Leave the pictures out and reproduce all the entries word for word.
::::::::::
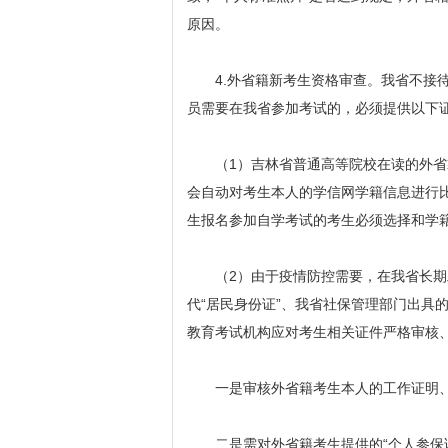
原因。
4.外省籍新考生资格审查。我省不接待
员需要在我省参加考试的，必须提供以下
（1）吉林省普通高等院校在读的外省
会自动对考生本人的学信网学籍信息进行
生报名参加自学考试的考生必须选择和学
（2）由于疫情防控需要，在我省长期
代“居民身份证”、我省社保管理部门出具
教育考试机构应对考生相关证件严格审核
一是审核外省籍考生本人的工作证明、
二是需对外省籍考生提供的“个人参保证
::::::::::
- [ANSWER]:
原因。
4.外省籍新考生资格审查。我省不接待
员需要在我省参加考试的，必须提供以下
（1）吉林省普通高等院校在读的外省
会自动对考生本人的学信网学籍信息进行
生报名参加自学考试的考生必须选择和学
（2）由于疫情防控需要，在我省长期
代“居民身份证”、我省社保管理部门出具
教育考试机构应对考生相关证件严格审核
一是审核外省籍考生本人的工作证明、
二是需对外省籍考生提供的“个人参保证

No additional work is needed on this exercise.